Guinness Chocolate Blarney Castle Cake with Irish Coffee Glaze
- 3/4 C. milk
- 6 oz. semi-sweet chocolate, chopped
- 1 1/3 C. Guinness beer
- 1 C. (2 sticks) unsalted butter, at room temperature
- 1 1/2 C. granulated sugar
- 1/2 C. light brown sugar
- 4 lg. eggs
- 2 1/4 C. all-purpose flour
- 2 tsp. baking powder
- 1/2 tsp. baking soda
- 1 pinch ground cinnamon
- 1/2 tsp. salt
- 3/4 tsp. vanilla extract
- 1 C. confectioners' sugar
- 1 Tbs. Bailey's Irish Cream
- 1 Tbs. Irish whiskey
Preheat the oven to 350 degrees. Spray a Nordic Ware Castle Bundt Pan with cooking spray.
In a medium saucepan over low heat, combine milk and chocolate; stir until chocolate has melted. Remove from heat. Add Guinness.
In a large bowl fitted with an electric mixer, cream the butter, sugar, and brown sugar until light and frothy. Add 1/2 of the chocolate/Guinness mixture.

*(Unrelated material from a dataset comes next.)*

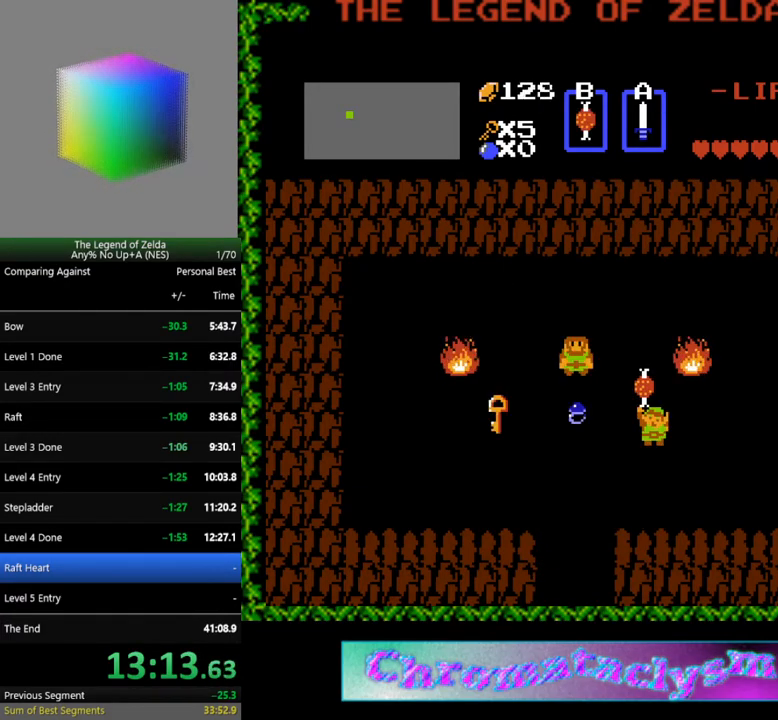
{"buttons": ["DPAD_LEFT"], "events": [[367, "DPAD_LEFT", "down"]]}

Add the eggs 1 at a time, beating well after the addition of each and scraping down the sides of the bowl.
In a medium mixing bowl, sift together the flour, baking powder, baking soda, cinnamon, and salt.
With the mixer on low speed, alternately add the dry ingredients and the remaining 1/2 of the chocolate/Guinness mixture; add vanilla extract, mixing well.
Pour the batter into the pan. Bake 40-50 minutes or until the cake is set and a sharp knife point inserted into the cake comes out clean.
Remove from the oven and let the cake cool in the pan for 10 minutes. Turn out onto a platter. Cool.
To make Irish Coffee Glaze, in a small mixing bowl combine confectioners sugar, Bailey's Irish cream, and Irish Whiskey. If necessary, add more Bailey's Irish Cream (or confectioners sugar) to get desired consistency. Glaze cake with this mixture.
Garnish with all things green (e.g., mint sprigs, Irish flags)!